Dugaan Mafia Peradilan di Pengadilan Serang dan Pengadilan Tinggi Banten: Kasus Sengketa Waris yang Menghebohkan

Cilegon,- Matamedianews.co.id,- Pengacara Rumbi Sitompul, SH dari Kantor Hukum Rumbi Sitompul, SH & PARTNERS, mengungkapkan dugaan serius mengenai praktik mafia peradilan yang melibatkan oknum hakim di Pengadilan Negeri (PN) Serang dan Pengadilan Tinggi (PT) Banten. Dugaan ini melibatkan Hakim PN Serang yang dikenal dengan inisial HC, SH, dan Hakim Tinggi PT Banten berinisial KRS, SH, M.Hum.

Dalam konferensi pers yang digelar di Restaurant Laguna, Cilegon, pada Rabu, 21 Agustus 2004, Rumbi Sitompul mengungkapkan bahwa Hakim HC dan Hakim KRS diduga kuat terlibat dalam praktik “mafia peradilan.” Kasus ini berawal dari sengketa waris yang melibatkan kliennya, Shandy Susanto, yang digugat oleh saudara-saudara ibu angkatnya, Hestinawati dkk, di PN Serang. Hestinawati dan sembilan saudaranya mengklaim hak waris dari almarhumah Kumalawati alias Ong Giok Hwa, ibu angkat Shandy Susanto, yang meninggal pada 24 Januari 2021. Mereka mengajukan gugatan untuk membagi harta warisan sesuai dengan akta yang dikeluarkan oleh Notaris Rafles Daniel, SH, MKn.

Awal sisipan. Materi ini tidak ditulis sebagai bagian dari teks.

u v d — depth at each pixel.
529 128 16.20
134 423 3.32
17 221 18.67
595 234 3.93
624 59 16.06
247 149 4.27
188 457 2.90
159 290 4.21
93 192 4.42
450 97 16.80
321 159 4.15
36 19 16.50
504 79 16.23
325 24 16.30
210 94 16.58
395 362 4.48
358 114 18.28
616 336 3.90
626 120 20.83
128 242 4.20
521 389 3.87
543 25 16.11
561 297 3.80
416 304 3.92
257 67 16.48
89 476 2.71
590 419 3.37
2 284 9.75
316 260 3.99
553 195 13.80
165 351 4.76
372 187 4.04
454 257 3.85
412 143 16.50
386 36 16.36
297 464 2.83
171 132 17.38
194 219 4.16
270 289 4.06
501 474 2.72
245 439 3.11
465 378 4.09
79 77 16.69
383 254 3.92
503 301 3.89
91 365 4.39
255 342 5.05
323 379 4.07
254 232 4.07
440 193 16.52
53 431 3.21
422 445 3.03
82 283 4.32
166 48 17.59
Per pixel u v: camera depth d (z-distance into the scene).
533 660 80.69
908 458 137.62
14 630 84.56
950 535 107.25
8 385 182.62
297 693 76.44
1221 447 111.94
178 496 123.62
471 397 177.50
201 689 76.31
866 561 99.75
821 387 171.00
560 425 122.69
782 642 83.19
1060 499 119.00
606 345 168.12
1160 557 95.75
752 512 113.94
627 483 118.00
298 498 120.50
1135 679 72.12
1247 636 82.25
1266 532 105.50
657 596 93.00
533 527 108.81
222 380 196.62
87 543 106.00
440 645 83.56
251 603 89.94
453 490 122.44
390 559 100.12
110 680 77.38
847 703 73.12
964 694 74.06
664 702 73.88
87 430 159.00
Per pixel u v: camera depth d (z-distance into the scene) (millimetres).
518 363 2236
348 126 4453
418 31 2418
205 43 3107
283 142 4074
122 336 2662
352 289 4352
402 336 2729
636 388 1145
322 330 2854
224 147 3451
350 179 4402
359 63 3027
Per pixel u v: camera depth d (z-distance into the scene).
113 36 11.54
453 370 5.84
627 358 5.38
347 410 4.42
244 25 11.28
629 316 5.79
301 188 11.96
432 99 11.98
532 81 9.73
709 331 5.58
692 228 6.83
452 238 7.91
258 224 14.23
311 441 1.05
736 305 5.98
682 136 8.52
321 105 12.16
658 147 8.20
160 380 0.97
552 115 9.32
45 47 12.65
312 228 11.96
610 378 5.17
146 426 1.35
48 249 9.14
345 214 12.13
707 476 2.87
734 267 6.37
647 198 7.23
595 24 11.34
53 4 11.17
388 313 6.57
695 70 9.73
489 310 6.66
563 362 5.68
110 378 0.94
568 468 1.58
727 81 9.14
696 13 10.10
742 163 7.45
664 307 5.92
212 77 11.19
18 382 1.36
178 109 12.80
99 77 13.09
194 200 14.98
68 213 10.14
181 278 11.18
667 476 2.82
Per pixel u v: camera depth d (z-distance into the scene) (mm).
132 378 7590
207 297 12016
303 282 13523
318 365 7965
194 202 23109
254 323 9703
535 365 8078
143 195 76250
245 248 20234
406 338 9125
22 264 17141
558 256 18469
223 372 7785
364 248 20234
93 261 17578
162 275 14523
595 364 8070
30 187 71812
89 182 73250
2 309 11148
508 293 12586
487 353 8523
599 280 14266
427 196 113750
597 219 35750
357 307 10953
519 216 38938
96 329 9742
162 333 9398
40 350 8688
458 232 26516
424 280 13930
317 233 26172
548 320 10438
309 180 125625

Hestinawati dan saudara-saudaranya merasa berhak atas harta warisan berdasarkan Akta Notaris yang dikeluarkan. Mereka meminta agar seluruh harta warisan dibagi rata antara sepuluh ahli waris, termasuk Shandy Susanto. Sementara itu, Shandy Susanto mengklaim sebagai satu-satunya ahli waris sah, karena pengangkatannya telah disahkan secara hukum oleh Pengadilan Negeri Serang pada tahun 2003, berdasarkan Staatsblad 1917 No 129, Putusan Pengadilan Istimewa Jakarta Nomor 907/1963, dan Surat Edaran Mahkamah Agung RI yang menetapkan anak angkat sebagai ahli waris.

Shandy Susanto sebelumnya telah mendapatkan Surat Keterangan Waris dari Notaris Arjamalis Roswar, SH, MKn pada 3 Maret 2021 yang menyatakan bahwa ia adalah satu-satunya ahli waris sah.

Perkara ini terdaftar dengan nomor 171/Pdt.G/2023/PN.Srg dan diperiksa oleh Majelis Hakim yang terdiri dari Ketua Majelis NA, SH, MH, Hakim HC, dan Hakim DR. BD, SH, MH.

Setelah gagal dalam mediasi, kasus ini berlanjut ke pemeriksaan persidangan dan sidang pemeriksaan lapangan. Selama proses persidangan, Rumbi Sitompul, sebagai kuasa hukum Shandy Susanto, mulai merasakan adanya keberpihakan majelis hakim kepada pihak penggugat. Hal ini terlihat jelas ketika majelis hakim memutuskan untuk memeriksa 71 objek gugatan, meskipun penggugat hanya memiliki bukti fotokopi untuk 41 objek. Meskipun ada keberatan dari pihak tergugat, majelis hakim tetap memutuskan sesuai ketentuan yang mereka tetapkan.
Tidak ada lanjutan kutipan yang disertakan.